# [Problem details]
From the entries below, return exactly the lines beginning at the one that contains "focal_mm: 9" and ending at the one that contains "exposure_s: 1/60", both of them included, and only those lines.

Camera settings data:
· · ·

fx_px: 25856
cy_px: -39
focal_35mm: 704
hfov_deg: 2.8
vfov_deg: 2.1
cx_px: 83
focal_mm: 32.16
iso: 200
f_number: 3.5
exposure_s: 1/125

· · ·

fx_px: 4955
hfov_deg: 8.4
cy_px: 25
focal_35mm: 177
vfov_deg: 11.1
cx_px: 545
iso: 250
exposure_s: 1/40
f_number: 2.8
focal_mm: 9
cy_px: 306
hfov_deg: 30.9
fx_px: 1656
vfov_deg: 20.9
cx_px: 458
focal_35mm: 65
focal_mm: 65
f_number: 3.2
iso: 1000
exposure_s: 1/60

· · ·

# [Worked solution]
focal_mm: 9
cy_px: 306
hfov_deg: 30.9
fx_px: 1656
vfov_deg: 20.9
cx_px: 458
focal_35mm: 65
focal_mm: 65
f_number: 3.2
iso: 1000
exposure_s: 1/60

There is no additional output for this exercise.